A ChatGPT Ads landing page is the destination of a paid placement. The visitor arrives because you bought the click. An AI citation landing page is the destination of an organic AI recommendation. The visitor arrives because the AI named you in its answer. Both visitors share the conversational arrival state (mid-conversation, confirmation mode), so the optimization patterns overlap. The advertiser-side ChatGPT Ads landing page playbook is covered in our companion guide on conversational landing pages.
#Should I create a separate page for AI traffic, or fix my homepage?
Fix your homepage first. AI engines route most brand-name citations to the homepage URL by default. Creating a separate page introduces a routing problem: you have no way to tell the AI engine to send traffic to /ai-landing instead of /. The simpler path is to make your homepage work as a confirmation surface for AI-driven visitors while still serving the existing brand-search visitor. Separate dedicated pages are useful for paid ChatGPT Ads where you control the destination URL.
#How do I know what ChatGPT says about my brand in its recommendations?
Ask it.

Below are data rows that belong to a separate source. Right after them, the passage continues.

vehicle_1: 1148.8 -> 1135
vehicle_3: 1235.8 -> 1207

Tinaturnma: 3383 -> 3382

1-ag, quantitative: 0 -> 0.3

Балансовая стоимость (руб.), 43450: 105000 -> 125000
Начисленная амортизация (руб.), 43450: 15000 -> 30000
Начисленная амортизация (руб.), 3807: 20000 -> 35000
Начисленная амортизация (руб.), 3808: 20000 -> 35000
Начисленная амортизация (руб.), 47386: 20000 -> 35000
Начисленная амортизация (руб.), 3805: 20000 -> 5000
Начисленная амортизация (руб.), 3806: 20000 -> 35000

Open ChatGPT, Perplexity, Google AI Overviews, and Microsoft Copilot, and run the category queries your buyers run: best CRM for mid-market services firms, best customer support tool for engineering teams, and so on. Capture the exact phrases each engine uses to describe you. The phrases are the candidate language your homepage hero should mirror. The AI Visibility Checker automates this across all seven engines and tracks the language week over week.
#Does this only apply to ChatGPT, or do other AI engines work the same way?

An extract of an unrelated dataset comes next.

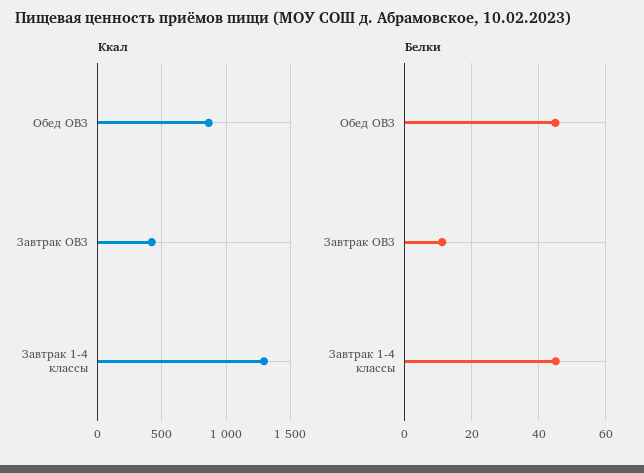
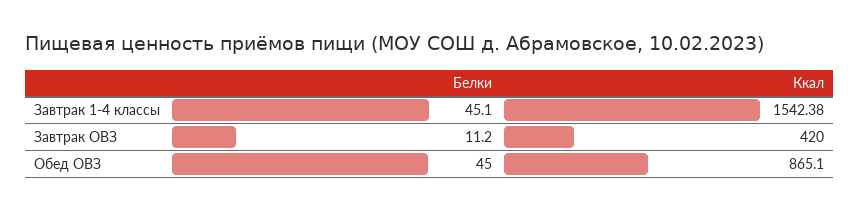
Ккал, Завтрак 1-4 классы: 1300 -> 1542.38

ChatGPT is the most visible right now because of the May 2026 link-format shift, but the pattern generalizes. Perplexity always cites with footnote-style links. Google AI Overviews surface inline brand citations on 48% of tracked queries across commercial verticals per BrightEdge (Feb 2026). Microsoft Copilot, Claude, Gemini, and Grok all surface brand mentions, with varying link behavior. The visitor mental state, recommendation-driven, confirmation-seeking, is the durable signal across engines. The specific link mechanic varies by engine and changes over time.
#Will OpenAI change the homepage-link format back?
Possibly. OpenAI has not publicly committed to the May 2026 link format. Their product team can change it at any time, and historically ChatGPT product updates that affect AEO and AI ad surfaces ship without an announcement. The takeaway: do not optimize your homepage for the specific link mechanic. Optimize for the visitor pattern. Even if OpenAI reverts the format, AI-driven referral traffic is durable. The link-mechanic question is a measurement-tactics question, not a homepage-strategy question.
#How long does it take to see results from a homepage rewrite for AI traffic?
Hero copy changes affect conversion behavior on the next AI-driven visit. The bottleneck is measurement: you need a clean GA4 segment that isolates AI-driven homepage visitors, you need a baseline of at least two weeks, and you need to compare conversion behavior before and after the rewrite. Plan on a 30-day measurement window. Single-week swings are noise. The 30-day before/after on a clean segment is the signal.
#Google's own AI optimization guide says I do not need to write differently for AI. Does this contradict that?
No. Google's May 2026 guide says you do not need new files, schema rewrites, or content chunking to be cited by AI engines. We agree. But Google's guide is silent on homepage UX: the visitor mental state on arrival is a separate question from the content optimization Google addresses. Google is saying your content does not need to change. We are saying your homepage's hero, proof points, and call-to-action need to match a visitor who arrives in confirmation mode, not search-and-discover mode. Same content. Different visual hierarchy. Different proof selection. Different first call-to-action.